**SOURCE TEXT**
━━━

Retrospective and prospective case series.
Academic medical center.
Patients who were clinically suspected of having NSTIs from January 1, 2003, through April 30, 2009, and who underwent imaging with a 16- or 64-section helical CT scanner were studied. The CT result was considered positive if inflamed and necrotic tissue with or without gas or fluid collections across tissue planes was found. The disease (NSTI) was considered present if surgical exploration revealed elements of infection and necrosis of the soft tissues and pathological analysis confirmed the findings. The disease was considered absent if surgical exploration and pathological analysis failed to identify any of these findings or the patient was successfully treated without surgical exploration.
Main Outcome Measures
Sensitivity and specificity of CT for diagnosing NSTI.
Of 67 patients with study inclusion criteria, 58 underwent surgical exploration, and NSTI was confirmed in 25 (43%). The remaining 42 patients had either nonnecrotizing infections during surgical exploration (n = 33) or were treated nonoperatively with successful resolution of the symptoms (n = 9). The sensitivity of CT to identify NSTI was 100%, specificity was 81%, positive predictive value was 76%, and negative predictive value was 100%. No differences were found in demographics, white blood cell count on admission, symptoms, or site of infection between those with a false- or true-positive CT result.
A negative CT result reliably excludes the diagnosis of NSTI. A positive CT result correctly identifies the disease with a high likelihood.

━━━

(Saved data entries)
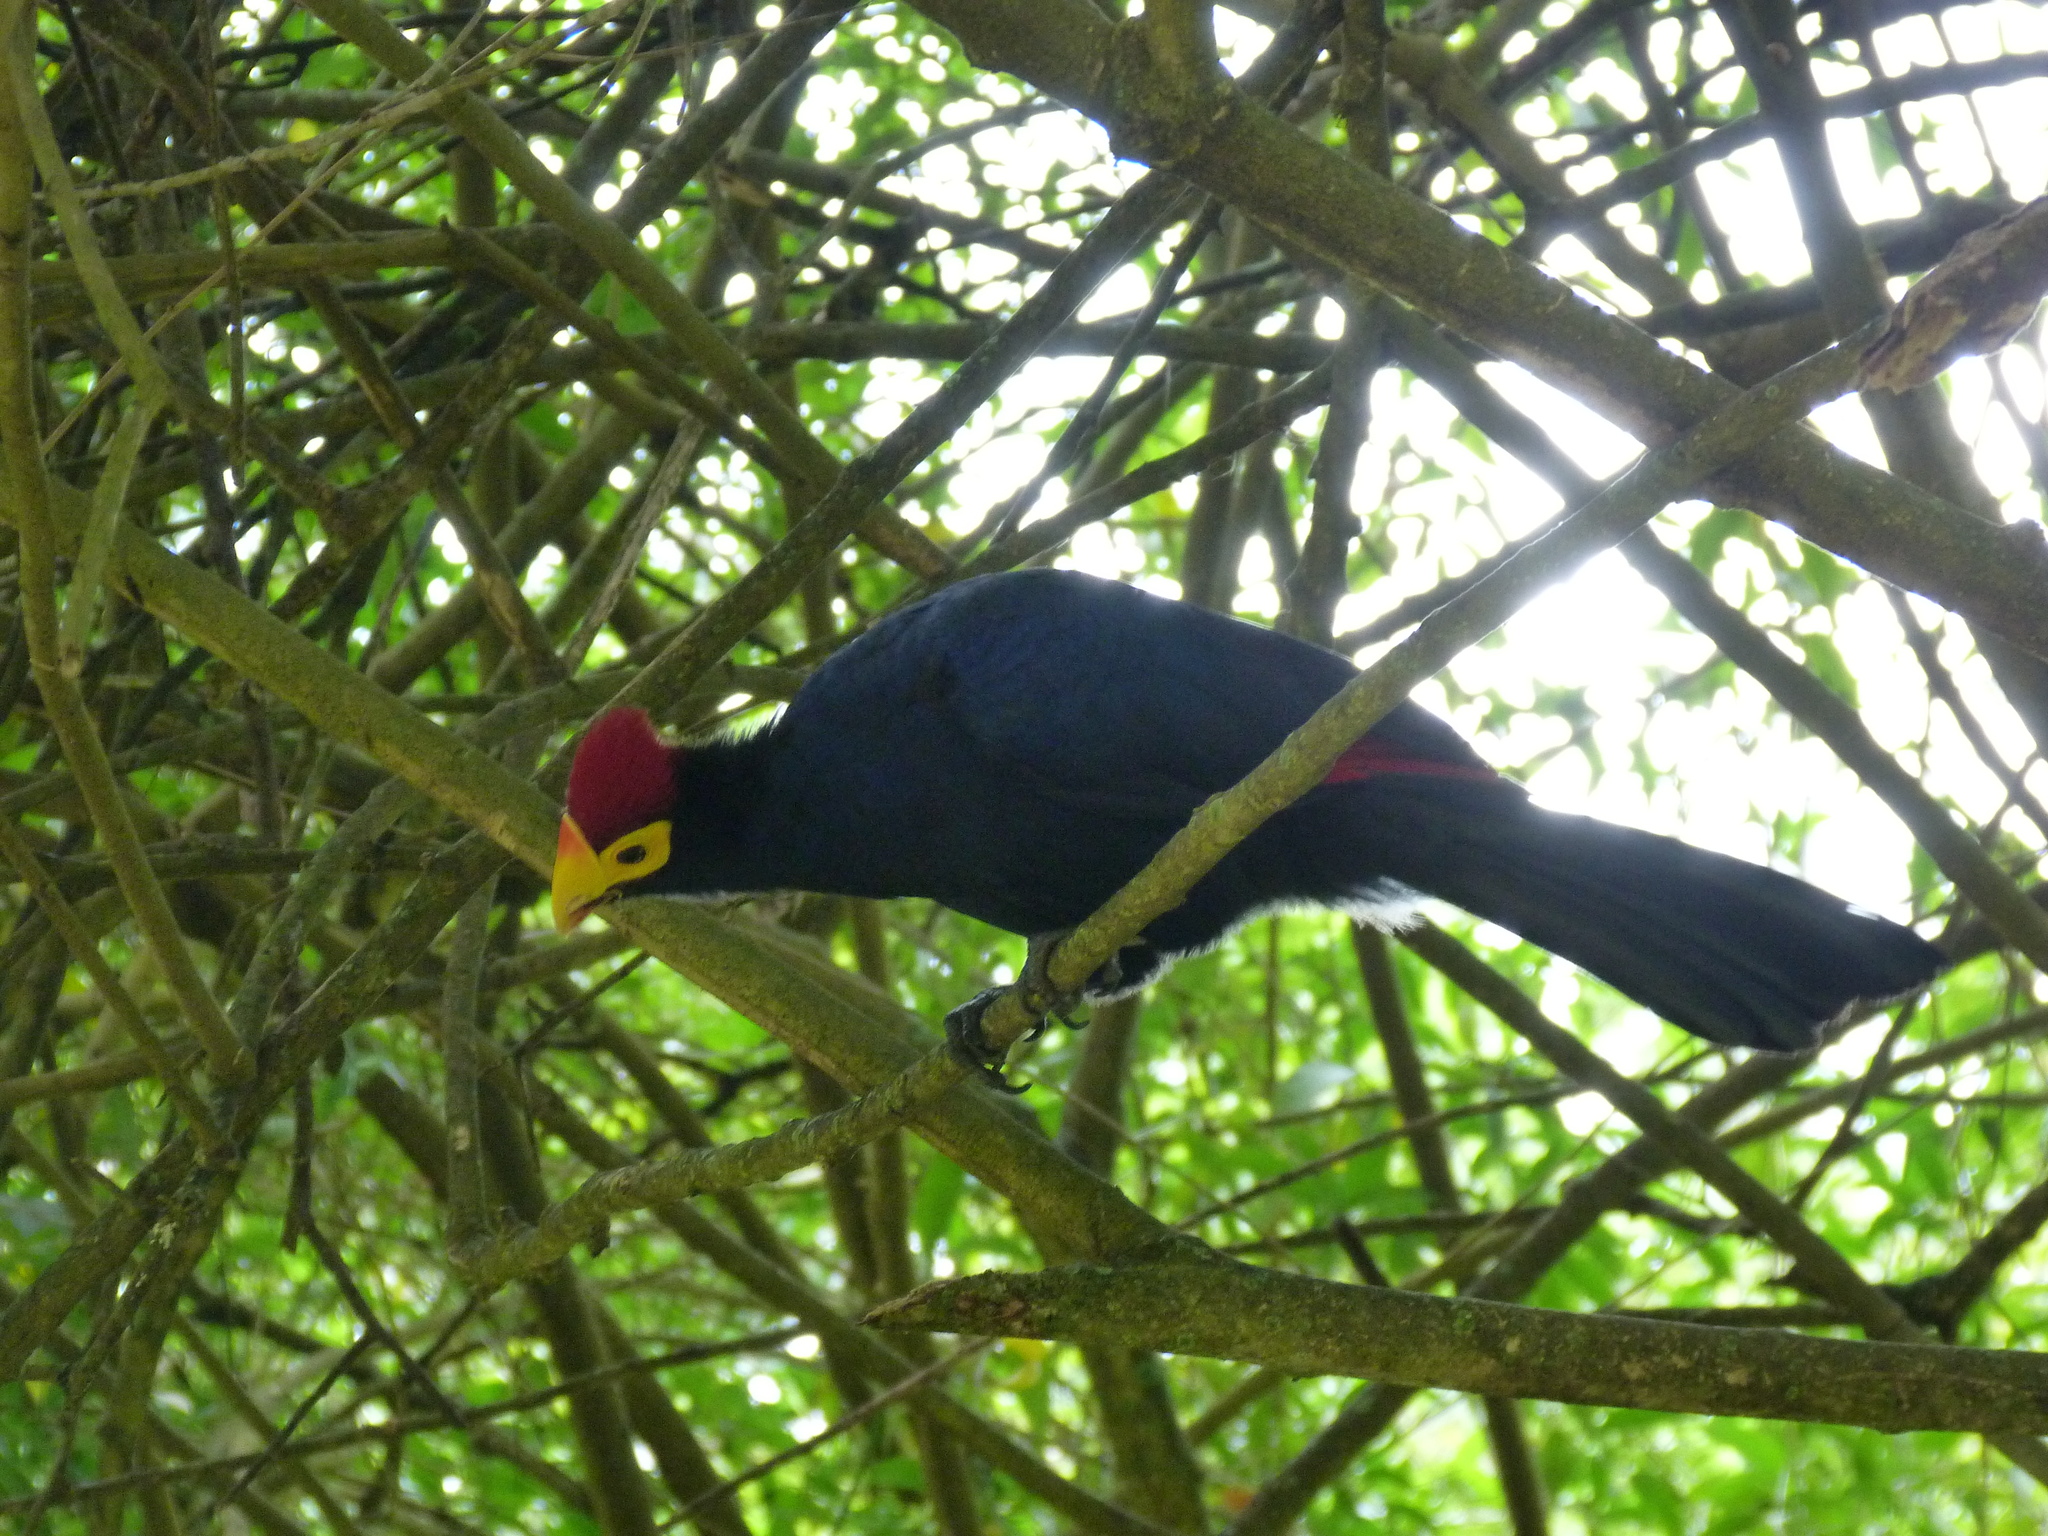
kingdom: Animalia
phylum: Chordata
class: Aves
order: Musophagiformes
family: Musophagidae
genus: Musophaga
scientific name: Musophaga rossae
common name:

━━━

**EXERCISES**
[1] Summarize the study of CT for diagnosing NSTI in two sentences.
[2] Write the next part of the study of CT for diagnosing NSTI, starting after its final sentence.

**SOLVED TASKS**
[1] Of 67 patients suspected of having NSTI who were imaged with a 16- or 64-section helical CT scanner, 58 underwent surgical exploration, and NSTI was confirmed in 25. CT had a sensitivity of 100%, a specificity of 81%, a positive predictive value of 76% and a negative predictive value of 100%, so a negative result reliably excludes NSTI and a positive result identifies it with a high likelihood.

[2]
Patients with necrotizing soft tissue infections (NSTIs) have mortality rates that range from 25% to 75%; therefore, this disease remains a therapeutic challenge.1-7 Treatment delays are frequent and in part owing to inadequate diagnostic tests. Computed tomography (CT) scanning has been considered inaccurate for the diagnosis of NSTI based on studies with small sample sizes and old CT technology.2,7,8 Magnetic resonance imaging (MRI) has a higher sensitivity but still low specificity and is not always available around the clock.9-12 Liberal surgical exploration has been recommended to prevent treatment delays but results in unnecessary interventions, pain, inconvenience, and expenses. The evolution of CT technology has allowed better definition of tissues and interpretation of images. Our hypothesis is that the new 16- and 64-section CT scanners can accurately diagnose NSTI and identify patients who require surgical intervention. The objective of this study is to calculate the sensitivity and specificity of 16- and 64-section CT for diagnosing NSTI.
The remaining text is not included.